Acoustic radiation force effect on a spherical drop placed in the vicinity of an ideal liquid free surface

Abstract

Acoustic radiation force effect on a liquid spherical drop placed in the vicinity of an ideal liquid free surface is studied. The problem of determination of the radiation forces acting on an obstacle in ideal liquid is formulated with respect to the Lagrange coordinate system. Thus, the radiation pressure is defined as time-averaged value of the acoustic pressure over the obstacle surface. This approach is adequate if, at determining of the acoustic pressure in a fluid, the deviation of the pressure from the harmonic law in time domain is taken into account in the obstacle vicinity.

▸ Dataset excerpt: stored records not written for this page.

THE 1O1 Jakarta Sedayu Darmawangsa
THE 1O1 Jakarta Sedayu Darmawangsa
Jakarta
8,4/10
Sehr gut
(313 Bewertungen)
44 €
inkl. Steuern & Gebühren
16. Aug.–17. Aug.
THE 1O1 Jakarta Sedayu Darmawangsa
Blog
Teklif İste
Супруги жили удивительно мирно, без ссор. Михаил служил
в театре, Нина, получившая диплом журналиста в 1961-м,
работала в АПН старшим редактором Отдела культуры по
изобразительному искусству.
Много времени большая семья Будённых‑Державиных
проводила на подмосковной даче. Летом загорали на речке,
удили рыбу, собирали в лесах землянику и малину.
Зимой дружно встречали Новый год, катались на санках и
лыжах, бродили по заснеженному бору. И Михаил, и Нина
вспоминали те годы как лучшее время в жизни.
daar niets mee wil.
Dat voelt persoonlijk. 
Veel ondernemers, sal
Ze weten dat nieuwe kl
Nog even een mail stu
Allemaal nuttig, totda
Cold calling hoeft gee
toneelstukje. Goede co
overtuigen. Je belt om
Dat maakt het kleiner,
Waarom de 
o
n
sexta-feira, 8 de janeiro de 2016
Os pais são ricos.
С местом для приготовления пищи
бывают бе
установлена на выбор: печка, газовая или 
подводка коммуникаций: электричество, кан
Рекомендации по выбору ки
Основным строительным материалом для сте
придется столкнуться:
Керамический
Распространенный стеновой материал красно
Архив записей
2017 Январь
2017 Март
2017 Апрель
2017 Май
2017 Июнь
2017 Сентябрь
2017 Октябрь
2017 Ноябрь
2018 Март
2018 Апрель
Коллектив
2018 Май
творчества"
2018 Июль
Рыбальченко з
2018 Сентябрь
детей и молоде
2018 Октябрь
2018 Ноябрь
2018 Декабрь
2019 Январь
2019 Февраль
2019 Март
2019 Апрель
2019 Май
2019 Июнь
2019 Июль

An action of the acoustic radiation force on a spherical drop of ideal liquid placed in turn in a liquid by its free plane surface is studied here for the case of the incident plane sound wave propagating perpendicularly to the liquid boundary. As a result, the liquid sphere is appeared to be located in the standing sound wave of pressure which has its displacement node at the free surface. Problem solution is obtained as a three step procedure. Initially, solution of the problem of an incident wave scattering at the drop is derived. With making use of the results obtained, the second step encompasses determining of hydrodynamic forces acting on the liquid spherical drop with their subsequent averaging over the suitable time interval at the third step. It is found there frequencies of the incident wave exist that provide zero radiation force acting on the drop which is immobile in this case. These equilibrium positions of the spherical drop could be stable or unstable with respect to the incident wave frequency variation.